>> START TEXT

Naturalist intelligence (Nature Smart)

  • Field Trips-Leaving the confines of your classroom or home can be very motivating. You don’t have to visit a museum or fire station to consider it a “field trip”. My class loved going to a nearby park with their sketching pads or reading books. 
  • Using Natural Materials-Use items found in nature for art projects,  making the shapes of letters, or just for sensory lessons.
  • Observing Nature-Draw pictures of clouds and flowers, do bark tracings, take along magnifying glasses and binoculars to get “close and personal” with nature.
  • Outdoor Scavenger Hunt-This is similar to the Indoor Scavenger Hunt, but done outside in your backyard, neighborhood, or local park.
  • Gardening-This activity is great for science lessons (how plants grow), health (growing new foods to introduce into their diet), fine motor control (digging and weeding), math (counting petals, categorizing leaves), and even social studies (growing plants from different continents).

>> END TEXT
>> START EXCERPTED DATA

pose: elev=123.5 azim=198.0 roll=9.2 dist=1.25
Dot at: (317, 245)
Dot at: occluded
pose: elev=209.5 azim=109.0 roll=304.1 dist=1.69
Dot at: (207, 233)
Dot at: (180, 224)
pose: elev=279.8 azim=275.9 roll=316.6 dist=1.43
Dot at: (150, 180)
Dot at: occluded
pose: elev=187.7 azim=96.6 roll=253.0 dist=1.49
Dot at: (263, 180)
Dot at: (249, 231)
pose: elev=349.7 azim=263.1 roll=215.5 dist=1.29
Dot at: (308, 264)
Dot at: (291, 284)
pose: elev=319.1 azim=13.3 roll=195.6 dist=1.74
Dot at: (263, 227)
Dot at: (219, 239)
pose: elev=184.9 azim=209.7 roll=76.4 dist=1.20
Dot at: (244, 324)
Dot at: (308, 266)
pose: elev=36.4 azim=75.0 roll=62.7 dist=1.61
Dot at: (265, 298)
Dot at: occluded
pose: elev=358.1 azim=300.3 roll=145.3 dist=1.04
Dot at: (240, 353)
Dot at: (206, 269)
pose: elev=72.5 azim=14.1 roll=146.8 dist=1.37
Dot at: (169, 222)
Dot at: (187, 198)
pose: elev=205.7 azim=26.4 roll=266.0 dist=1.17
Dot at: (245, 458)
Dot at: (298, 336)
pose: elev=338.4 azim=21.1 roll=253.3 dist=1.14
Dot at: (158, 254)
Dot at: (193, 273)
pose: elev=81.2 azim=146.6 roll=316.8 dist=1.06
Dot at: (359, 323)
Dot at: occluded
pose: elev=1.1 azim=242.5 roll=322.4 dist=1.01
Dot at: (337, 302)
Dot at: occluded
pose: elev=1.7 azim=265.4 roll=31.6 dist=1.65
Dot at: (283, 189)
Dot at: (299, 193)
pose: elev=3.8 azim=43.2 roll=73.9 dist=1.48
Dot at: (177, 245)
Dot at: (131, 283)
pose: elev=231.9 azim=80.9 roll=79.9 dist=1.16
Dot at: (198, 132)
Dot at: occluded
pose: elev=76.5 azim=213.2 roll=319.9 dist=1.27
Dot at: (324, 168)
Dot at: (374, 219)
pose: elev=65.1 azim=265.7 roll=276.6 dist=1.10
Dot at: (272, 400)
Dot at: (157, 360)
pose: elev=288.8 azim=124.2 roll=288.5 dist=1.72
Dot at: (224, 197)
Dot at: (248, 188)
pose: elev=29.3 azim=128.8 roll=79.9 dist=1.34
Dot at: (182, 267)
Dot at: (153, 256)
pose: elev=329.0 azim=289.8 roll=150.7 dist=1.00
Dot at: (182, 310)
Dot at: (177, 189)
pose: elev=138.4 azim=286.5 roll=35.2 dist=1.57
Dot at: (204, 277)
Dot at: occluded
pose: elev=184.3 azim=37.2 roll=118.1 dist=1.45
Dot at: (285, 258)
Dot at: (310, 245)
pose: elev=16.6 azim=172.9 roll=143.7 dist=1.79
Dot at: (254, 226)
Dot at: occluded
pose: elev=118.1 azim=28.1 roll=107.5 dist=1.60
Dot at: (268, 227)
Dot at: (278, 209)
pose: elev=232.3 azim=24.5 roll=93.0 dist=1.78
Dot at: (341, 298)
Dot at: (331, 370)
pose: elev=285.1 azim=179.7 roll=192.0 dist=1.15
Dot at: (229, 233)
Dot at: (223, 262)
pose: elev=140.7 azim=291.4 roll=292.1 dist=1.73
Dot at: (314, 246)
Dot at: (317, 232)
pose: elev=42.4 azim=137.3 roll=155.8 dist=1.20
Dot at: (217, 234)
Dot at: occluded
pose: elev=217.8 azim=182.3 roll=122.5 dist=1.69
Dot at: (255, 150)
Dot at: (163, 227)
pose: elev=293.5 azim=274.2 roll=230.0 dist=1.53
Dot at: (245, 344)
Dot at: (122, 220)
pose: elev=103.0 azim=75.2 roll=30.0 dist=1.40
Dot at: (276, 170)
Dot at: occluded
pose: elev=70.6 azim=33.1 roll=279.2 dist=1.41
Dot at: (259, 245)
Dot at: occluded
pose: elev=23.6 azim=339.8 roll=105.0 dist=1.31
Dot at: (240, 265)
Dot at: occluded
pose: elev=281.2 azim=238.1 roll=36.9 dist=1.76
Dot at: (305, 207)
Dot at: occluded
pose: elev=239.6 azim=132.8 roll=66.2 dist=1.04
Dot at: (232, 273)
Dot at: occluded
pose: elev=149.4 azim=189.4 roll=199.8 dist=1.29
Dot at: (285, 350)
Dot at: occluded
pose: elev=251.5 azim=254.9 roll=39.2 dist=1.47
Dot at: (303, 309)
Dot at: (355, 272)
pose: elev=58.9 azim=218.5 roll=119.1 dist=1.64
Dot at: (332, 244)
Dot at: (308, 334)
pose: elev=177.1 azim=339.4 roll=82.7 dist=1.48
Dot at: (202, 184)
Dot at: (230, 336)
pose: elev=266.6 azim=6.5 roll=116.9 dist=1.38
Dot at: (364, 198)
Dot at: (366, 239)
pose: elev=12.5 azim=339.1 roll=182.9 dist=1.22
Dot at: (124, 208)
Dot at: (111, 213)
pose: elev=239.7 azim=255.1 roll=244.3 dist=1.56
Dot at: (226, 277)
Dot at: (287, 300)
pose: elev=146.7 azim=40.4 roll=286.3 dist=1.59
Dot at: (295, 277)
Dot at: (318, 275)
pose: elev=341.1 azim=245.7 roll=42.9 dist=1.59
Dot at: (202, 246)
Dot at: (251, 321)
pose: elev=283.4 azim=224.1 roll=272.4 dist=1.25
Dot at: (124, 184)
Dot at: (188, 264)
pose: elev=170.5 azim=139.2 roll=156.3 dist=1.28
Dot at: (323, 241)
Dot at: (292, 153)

>> END EXCERPTED DATA

Reproduce the passage of the nature-activities text above word for word, between "Naturalist intelligence (Nature" and "or local park.", inclusive.

- [TASK RESPONSE]
Naturalist intelligence (Nature Smart)

  • Field Trips-Leaving the confines of your classroom or home can be very motivating. You don’t have to visit a museum or fire station to consider it a “field trip”. My class loved going to a nearby park with their sketching pads or reading books. 
  • Using Natural Materials-Use items found in nature for art projects,  making the shapes of letters, or just for sensory lessons.
  • Observing Nature-Draw pictures of clouds and flowers, do bark tracings, take along magnifying glasses and binoculars to get “close and personal” with nature.
  • Outdoor Scavenger Hunt-This is similar to the Indoor Scavenger Hunt, but done outside in your backyard, neighborhood, or local park.